Jun-07-10  ozmikey: Interesting, thanks. I wonder whether Black can play (after 20. a3) 20...bxa3 21. b4 Bf5!?
Jun-07-10
Premium Chessgames Member
  An Englishman: Good Evening: My, this brings back happy memories of childhood, studying this very Knight ending. The last 30 moves of the game are quite remarkable. Stahlberg thought the 4:3 ending could be drawn as it would be with Rook vs. Rook. Indeed, Taimanov avoided the Knight exchange for the same reason.

The entire last phase revolves around the attack and defense of the f7 square (and not so much the pawn that sits on it, interestingly). White's entire plan consists of clearing a path for his f-pawn, and after all these years, it's still fun to watch him at work.

Just out of curiosity, has anyone ever turned this endgame over to the silicon monsters for their final verdict?

Feb-21-15  Howard: In response to the most recent comment, computer analysis has revealed that Taimanov could have saved himself quite a bit of trouble with 33.Nxa6 ! It would have won rather easily, in fact.
Feb-21-15
Premium Chessgames Member
  keypusher: <An Englishman> <Howard: In response to the most recent comment, computer analysis has revealed that Taimanov could have saved himself quite a bit of trouble with 33.Nxa6 ! It would have won rather easily, in fact.>

Yes, but it is not so easy to see why. Both Bronstein and Najdorf, in their tournament books, recommended 33.Rc5, on the grounds that it would have restricted Black's knight and helped preserve the a-pawn. An engine confirms that 33.Rc5 would have been stronger than Taimanov's 33.Ra5.

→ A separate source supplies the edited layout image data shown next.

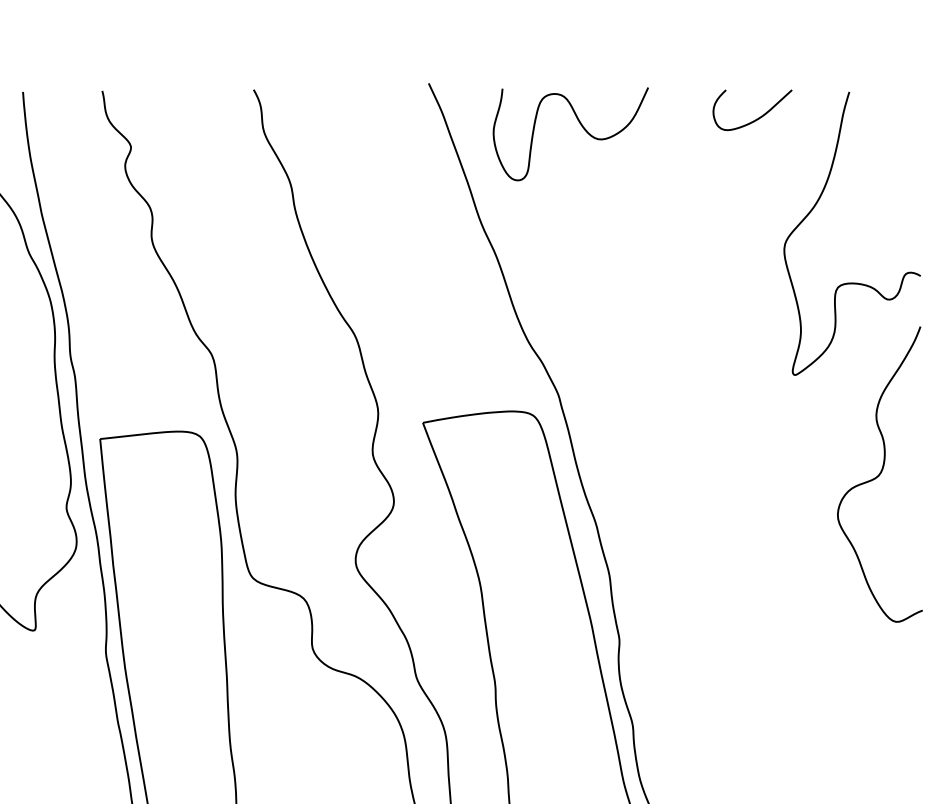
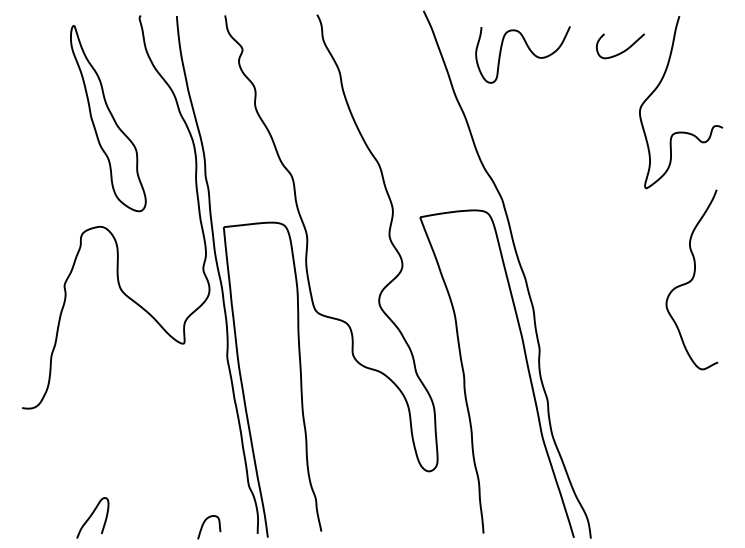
curve: (754, 118) -> (621, 51), moved
curve: (579, 125) -> (528, 49), moved
curve: (879, 474) -> (691, 279), moved

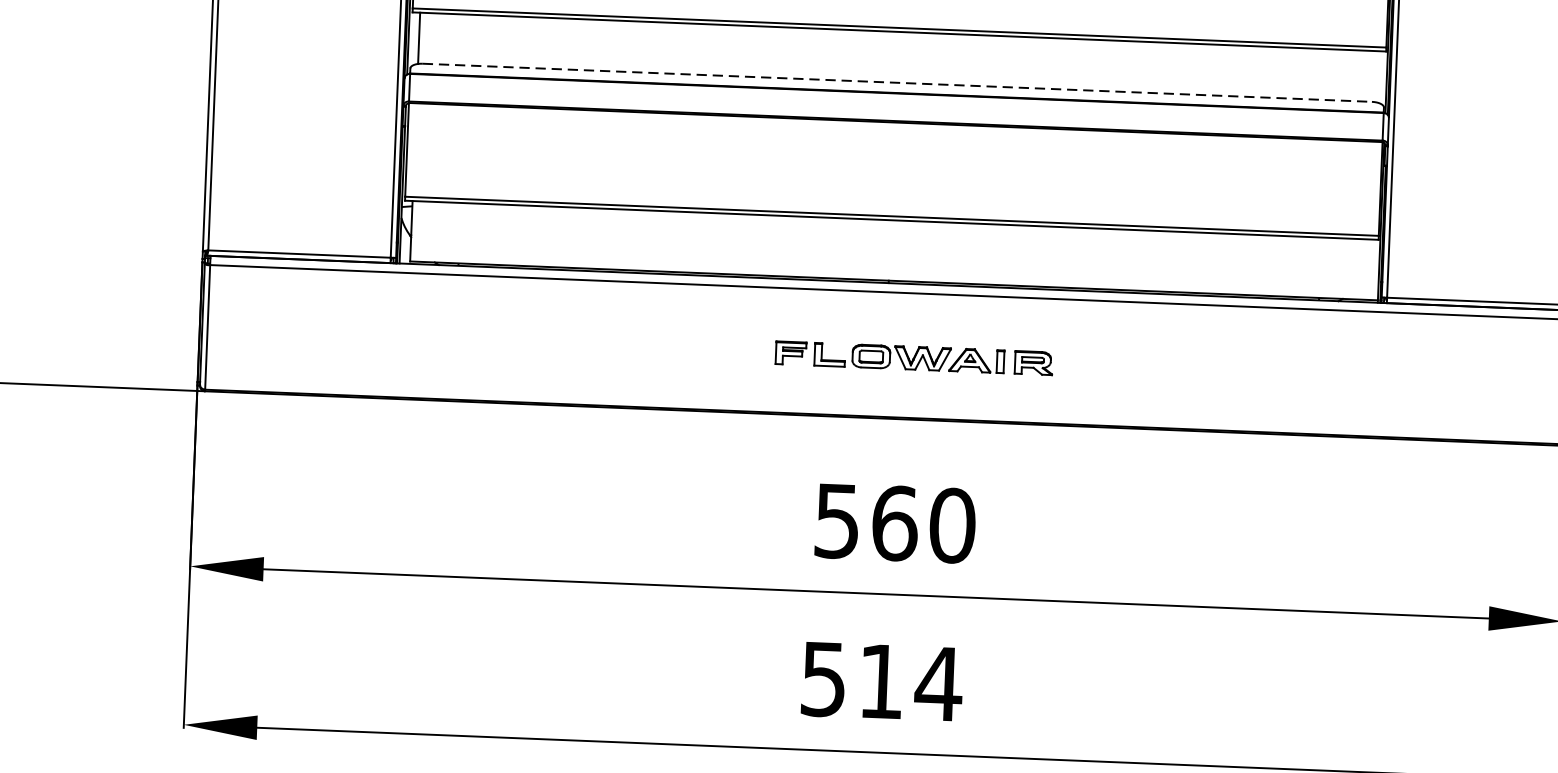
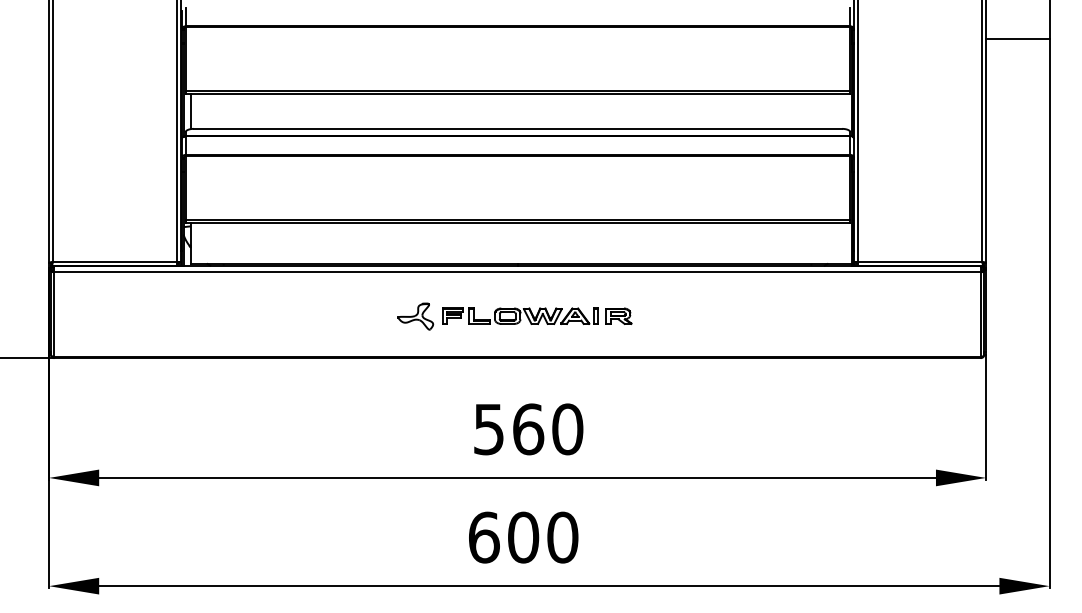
line: (898, 82) -> (518, 128), dashed -> solid
part: (736, 351) -> (415, 316), added
text: (882, 681) -> (524, 537), 514 -> 600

Taimanov, Bronstein, and Najdorf probably rejected 33.Nxa6 because it forces the exchange of the last set of queenside pawns, which is the last thing White wants: 33.Nxa6 Ra8 34.Nc7 Rxa3. But now 34.Rd8+ Kg7 35.Ne8+ Kh6 (35....Kf8 36.Nf6+ Kg7 37.Rg8+ Kh6 38.g4 and Black will get mated) 36.Nf6 and Black is forced to seek the exchange of rooks: 36....Ra8 37.Rxa8 Nxa8 38.Nd5 and the Black knight has no moves!


click for larger view

This line is so hopeless for Black that the engine prefers 33....Rc8, just going two pawns down with a lost position. But the line is hard for a human being to see, which is why three GMs missed it.

Jul-16-20
Premium Chessgames Member
  plang: 7..Bd6!? was new and was questioned by both Bronstein and Wood as being inconsistent with the system with ..a6. 10..e5 would have been a more logical followup. White wasn't lured by the complications starting with 16 f4: ie. - 16..Qh5 17 e5..Bf5 18 Qb3..Be6 19 Qc2..b3 20 Qd3..Rfd8. 29 Bb7 looks like it would have shortened the game. 32..Nxd5 would have been better maintaining the queenside pawn. Black should not have initiated the exchange of rooks clearly underestimating the dangers of the knight ending.

Taimanov's play in the knight ending is very instructive.